Now, let’s apply this situation to the current COVID-19 crisis. Israelis employed in the civil service and governmental sectors have continued to receive their salaries/pensions every month, like clockwork, despite the devastating impact of COVID-19 on the economy. In order to help bail out workers in the private sector, we propose that the new Finance Minister, Israel Katz, draw up an emergency plan that would cut 10% over a certain salary level of government workers and that this money should be allocated to those Israelis who are not on the public payroll and may be left destitute. It is the right thing to do and would boost a sense of solidarity among the Israeli people. Israelis have always risen to the occasion when faced with the threat of war – why would they not do so to face the war against Corona?

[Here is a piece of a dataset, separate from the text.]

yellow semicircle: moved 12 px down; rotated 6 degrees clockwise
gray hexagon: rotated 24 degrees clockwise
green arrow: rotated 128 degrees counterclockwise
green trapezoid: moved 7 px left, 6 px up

There would be another immediate benefit – the 10% cut from better-off Israelis, who probably invested, would be spent by low-income earners and immediately injected into the economy, getting it back on track. Israel put the health issue and the question of life-and-death before the economy, and rightly so, at the outset of COVID-19. Now is the time for the better-off to think of “becoming thy brother’s or sister’s keepers.”